Zabił rodziców, bo chcieli, by osiągnął w życiu sukces?

TVN UWAGA! 4463472
TVN UWAGA! 4463472
Zamknięte osiedle domków jednorodzinnych na południu Warszawy. To właśnie tu 25-letni Mateusz G. na oczach swojego młodszego rodzeństwa zamordować miał swoich rodziców. Dlaczego to zrobił?

- Bełkotał coś ten młodszy, w ogóle go nie rozumiałem. Córka była bardziej opanowana, ale powiedziała że nic nie powie. Była cała ubrudzona krwią - mówi sąsiad rodziny, Stanisław Kowalski, który był w pobliżu w chwili tragedii.

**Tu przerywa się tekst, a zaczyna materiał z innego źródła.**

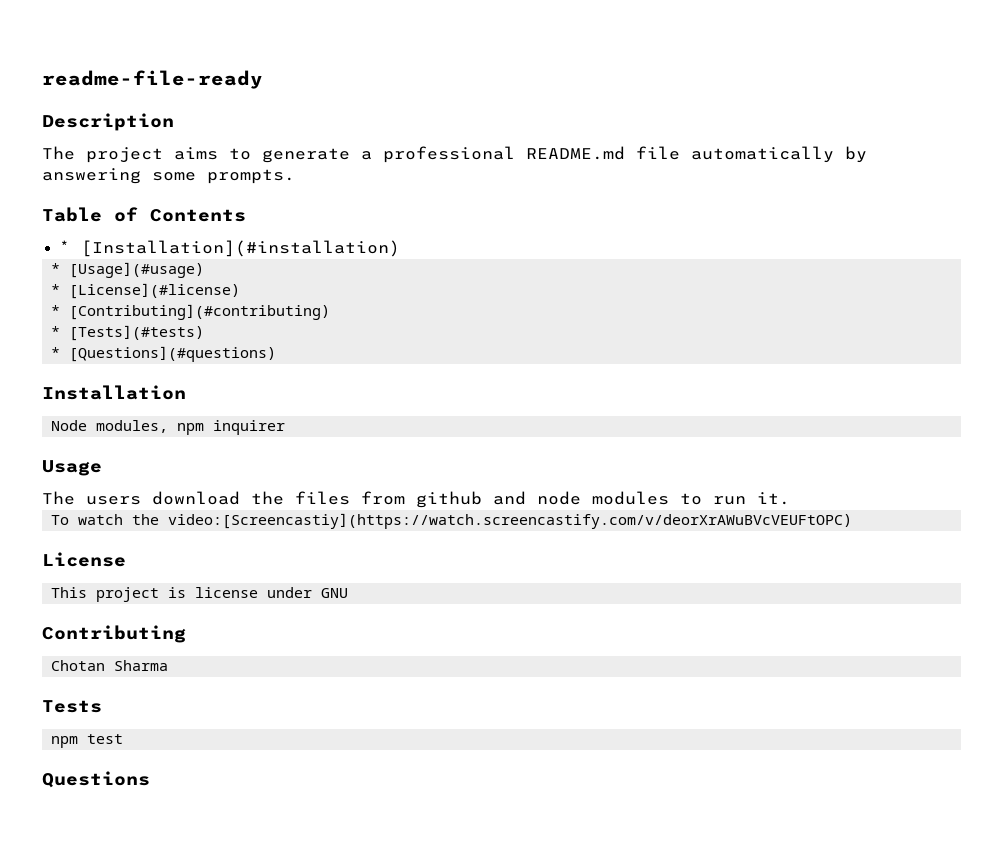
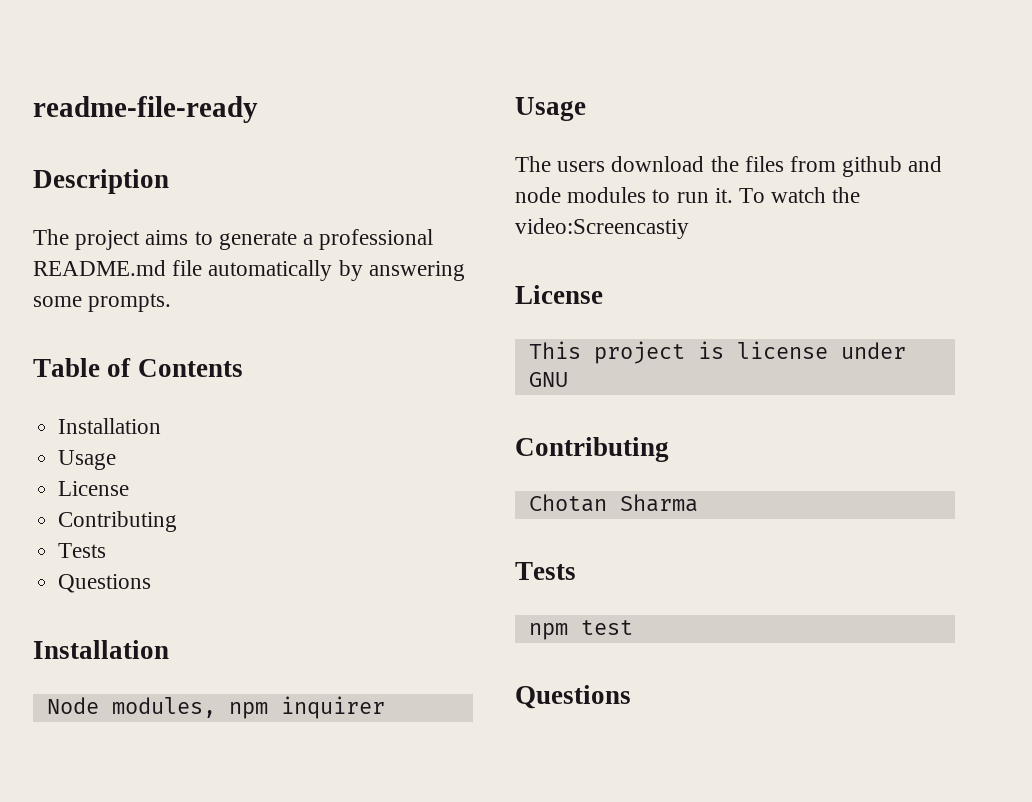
[59,240,401,257] [51,262,205,278] [51,283,241,299] [51,304,331,320] [51,325,205,341] [51,346,277,362] * [Installation](#installation) // * [Usage](#usage) // * [License](#license) // * [Contributing](#contributing) // * [Tests](#tests) // * [Questions](#questions) -> [58,418,162,434] [58,450,117,470] [58,481,130,496] [58,511,178,532] [58,543,107,558] [58,574,152,593] Installation // Usage // License // Contributing // Tests // Questions
(790, 498) // -> (733, 195) none
[168,513,853,529] video:[Screencastiy](https://watch.screencastify.com/v/deorXrAWuBVcVEUFtOPC) -> [515,218,689,239] video:Screencastiy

Wezwani na miejsce policjanci zatrzymali 25-letniego Mateusza G. Chłopak nie przyznał się do winy, odmówił składania wyjaśnień i odpowiedzi na pytania.

Niespełnione oczekiwania?

Mateusz G. miał powiedzieć policjantom, że wpadł w szał, bo nie mógł wytrzymać pretensji rodziców o to, że nic w życiu nie osiągnął. Kilka lat temu przestał studiować, krótko pracował w sieci fast food. To wszystko nie podobało się jego mamie i tacie. Chcieli, aby ich syn w końcu się usamodzielnił i odniósł sukces.

Najprawdopodobniej po kolejnej kłótni z ojcem zaatakował go kuchennym nożem. Zadać miał mu kilka ciosów. Matka zginęła, gdy próbowała ratować męża. Świadkami tragedii było rodzeństwo Mateusza - 22-letnia siostra i 16-letni brat.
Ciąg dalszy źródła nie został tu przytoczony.